Tuesday, August 31, 2010
Depeche Mode Single Cover Gallery, Part Two
And now we're onto Part Two, the "I didn't know they had a song with that name" years. They haven't lost anything in popularity; if anything, they're selling more than they ever did. But it must just be me and my age... this half of the story is just an endless succession of singles that seem more or less the same to me. Pity, too.
There's a 'childish handwriting' theme to the Songs of Faith and Devotion era, one that gives us single covers by and large nicer than the album cover. "I Feel You" and its hand-painted chess pieces is a sad exception, but the naked chicken and the praying hands are nice ("Condemnation" also has another format that bears no relation to this, being one of David Gahan on stage - recall that I'm merely choosing one representative cover for these singles that might have as many as six or seven covers in different formats). By "In Your Room" it's been replaced with a lightbulb and one of those preset fonts that come with your computer. By "Barrel of a Gun" and the album it comes from, they've lost Alan Wilder and some taste too, with perhaps the most deliberately ugly cover they've ever released (the single's pretty ugly too).

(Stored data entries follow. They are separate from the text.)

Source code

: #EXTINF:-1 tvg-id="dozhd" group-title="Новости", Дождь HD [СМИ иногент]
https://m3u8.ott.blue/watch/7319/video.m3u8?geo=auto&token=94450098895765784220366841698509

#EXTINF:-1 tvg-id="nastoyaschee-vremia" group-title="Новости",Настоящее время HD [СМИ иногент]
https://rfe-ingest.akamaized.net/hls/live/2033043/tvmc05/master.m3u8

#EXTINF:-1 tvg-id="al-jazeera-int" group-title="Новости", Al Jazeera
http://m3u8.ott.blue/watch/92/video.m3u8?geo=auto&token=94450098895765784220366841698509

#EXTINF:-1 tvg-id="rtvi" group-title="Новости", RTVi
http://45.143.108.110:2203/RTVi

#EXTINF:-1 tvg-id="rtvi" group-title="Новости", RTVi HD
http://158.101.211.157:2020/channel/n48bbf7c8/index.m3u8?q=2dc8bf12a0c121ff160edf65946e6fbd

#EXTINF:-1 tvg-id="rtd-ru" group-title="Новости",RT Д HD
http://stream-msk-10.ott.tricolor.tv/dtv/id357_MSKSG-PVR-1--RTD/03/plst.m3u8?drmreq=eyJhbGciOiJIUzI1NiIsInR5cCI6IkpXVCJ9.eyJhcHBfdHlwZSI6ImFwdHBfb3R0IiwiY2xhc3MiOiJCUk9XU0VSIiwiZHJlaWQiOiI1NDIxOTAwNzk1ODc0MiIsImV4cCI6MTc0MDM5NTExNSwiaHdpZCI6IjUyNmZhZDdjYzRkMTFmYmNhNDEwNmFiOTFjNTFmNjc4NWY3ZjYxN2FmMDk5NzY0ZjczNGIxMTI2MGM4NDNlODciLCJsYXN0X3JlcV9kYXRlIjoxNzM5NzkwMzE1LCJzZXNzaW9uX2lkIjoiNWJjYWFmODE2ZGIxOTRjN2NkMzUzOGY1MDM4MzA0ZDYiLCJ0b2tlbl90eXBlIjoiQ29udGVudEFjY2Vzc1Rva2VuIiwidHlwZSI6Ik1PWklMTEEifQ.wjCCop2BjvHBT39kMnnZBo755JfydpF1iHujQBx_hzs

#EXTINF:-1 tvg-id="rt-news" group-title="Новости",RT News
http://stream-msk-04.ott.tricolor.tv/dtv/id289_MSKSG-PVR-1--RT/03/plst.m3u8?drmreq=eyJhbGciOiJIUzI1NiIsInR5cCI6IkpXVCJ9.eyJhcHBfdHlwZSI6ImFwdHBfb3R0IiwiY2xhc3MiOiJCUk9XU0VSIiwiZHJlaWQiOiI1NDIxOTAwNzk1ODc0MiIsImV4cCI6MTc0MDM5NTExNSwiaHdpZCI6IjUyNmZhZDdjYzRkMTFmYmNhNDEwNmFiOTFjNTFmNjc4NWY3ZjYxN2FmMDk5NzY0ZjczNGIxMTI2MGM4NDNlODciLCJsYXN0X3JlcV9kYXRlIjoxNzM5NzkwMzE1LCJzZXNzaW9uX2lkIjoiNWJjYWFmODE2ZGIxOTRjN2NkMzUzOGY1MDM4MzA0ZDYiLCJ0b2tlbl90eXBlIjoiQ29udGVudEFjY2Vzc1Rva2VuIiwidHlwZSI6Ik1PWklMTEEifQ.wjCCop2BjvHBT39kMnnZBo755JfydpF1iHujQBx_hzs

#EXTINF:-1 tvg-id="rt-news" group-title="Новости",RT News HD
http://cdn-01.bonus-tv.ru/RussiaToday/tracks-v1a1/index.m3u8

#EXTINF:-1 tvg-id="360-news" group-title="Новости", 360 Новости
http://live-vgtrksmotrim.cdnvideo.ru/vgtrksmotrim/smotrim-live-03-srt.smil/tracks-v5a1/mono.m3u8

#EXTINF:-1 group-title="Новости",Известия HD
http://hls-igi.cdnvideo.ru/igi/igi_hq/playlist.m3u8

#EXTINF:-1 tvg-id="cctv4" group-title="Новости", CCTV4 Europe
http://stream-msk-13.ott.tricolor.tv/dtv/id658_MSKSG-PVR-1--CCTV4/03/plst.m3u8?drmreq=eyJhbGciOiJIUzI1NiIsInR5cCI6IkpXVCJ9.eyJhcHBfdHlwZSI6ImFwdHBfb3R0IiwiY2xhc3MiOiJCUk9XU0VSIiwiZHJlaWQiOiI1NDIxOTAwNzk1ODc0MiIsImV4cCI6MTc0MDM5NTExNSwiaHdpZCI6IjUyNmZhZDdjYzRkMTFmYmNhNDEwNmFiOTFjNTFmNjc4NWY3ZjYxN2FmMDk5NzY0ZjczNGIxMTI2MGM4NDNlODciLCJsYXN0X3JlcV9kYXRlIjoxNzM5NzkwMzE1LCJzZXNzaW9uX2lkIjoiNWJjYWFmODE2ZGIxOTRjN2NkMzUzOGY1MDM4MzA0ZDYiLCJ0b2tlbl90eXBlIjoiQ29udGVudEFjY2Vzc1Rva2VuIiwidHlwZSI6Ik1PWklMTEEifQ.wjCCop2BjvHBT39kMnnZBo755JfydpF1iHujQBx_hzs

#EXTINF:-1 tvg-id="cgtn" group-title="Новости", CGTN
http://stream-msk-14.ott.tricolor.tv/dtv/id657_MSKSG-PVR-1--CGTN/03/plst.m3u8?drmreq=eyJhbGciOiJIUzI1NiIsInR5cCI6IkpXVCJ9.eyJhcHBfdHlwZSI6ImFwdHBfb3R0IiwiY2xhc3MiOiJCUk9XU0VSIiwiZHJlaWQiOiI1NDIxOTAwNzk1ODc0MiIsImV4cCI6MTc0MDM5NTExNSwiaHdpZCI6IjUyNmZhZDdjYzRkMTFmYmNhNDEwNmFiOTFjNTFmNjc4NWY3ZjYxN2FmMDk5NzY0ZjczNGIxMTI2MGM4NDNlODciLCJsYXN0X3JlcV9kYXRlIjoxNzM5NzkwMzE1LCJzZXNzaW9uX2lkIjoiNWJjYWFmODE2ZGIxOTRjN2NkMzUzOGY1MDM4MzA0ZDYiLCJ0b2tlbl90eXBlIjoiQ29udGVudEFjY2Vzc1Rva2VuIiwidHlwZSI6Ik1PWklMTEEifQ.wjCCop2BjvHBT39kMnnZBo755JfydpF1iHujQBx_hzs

There's a new 'wordmark', kind of the band's name on a Dymo label, for the Ultra album and three of its singles. They're underachievers, really: an upside-down fleur-de-lys, a crude outline of buildings, a nail-polished hand (here in photoreverse). Clean, I guess, but not very evocative. Treading water, you could say. The next two singles show how closely Depeche Mode had learnt to syncronise album art and single art. "Only When I Lose Myself" was the 'new track' on a singles collection with the dot-matrix font and the huge LED signs. But here they're in a hotel room. And "Dream On" gets pretty much the same cover as parent album Exciter, just in a different colour.
All of the Exciter covers have the same wordmark, but there's not much, er, exciting happening. A pretty picture of people and water, tinted and washed out to near-unrecognisability, some leaves, a faux-naïve painting of the moon. Bland and empty. The remixed cash-in of "Enjoy the Silence" has about 15 different covers which are all variations of this one: distorted images of old computer-fonts spelling 'mode'. Ugly in a different way to "Barrel of a Gun", but ugly nonetheless. The last one in this set is the forst one from Playing the Angel, so again we see the new Depeche Mode tradition of having the first single's cover look an awful lot like the album's cover. In this case, same colours, same magic-marker wordmark, and same 'mascot'. This floppy little guy is the 'symbol' of this album era. An angel? I guess.
Three more singles from Playing the Angel, and a fair amount of cheese. They're starting to look like fan-designed Photoshop pieces, particularly "Suffer Well", which has a disco ball and Courier New. The fourth double-a-side single is pretty much the album cover again, just in grey. Am I being too harsh, by the way? Well, we get another greatest-hits album with a desperately ugly thrown-together cover, and one associated single, "Martyr", with essentially the same cover in black. "Wrong" is the first single from Sounds of the Universe, and shares its coloured stickes in a circle, a design aesthetic that I can't even call Photoshop quality - if anything, it's MS Paint quality. These coloured sticks, however, are black and white. Think about that for a while.
My God, are we still talking about Depeche Mode? All signs indicate that they will never go away, and that as long as there are teenagers, they'll be there with electronic songs featuring David Gahan bellowing Martin Gore's adolescent-angst lyrics. But they won't have very nice single covers. "Peace" is "Wrong" with a peace sign, and the most recent single puts the coloured sticks next to the circle as opposed to inside it. Does any of this mean anything? Of course not. What would be the fun in that?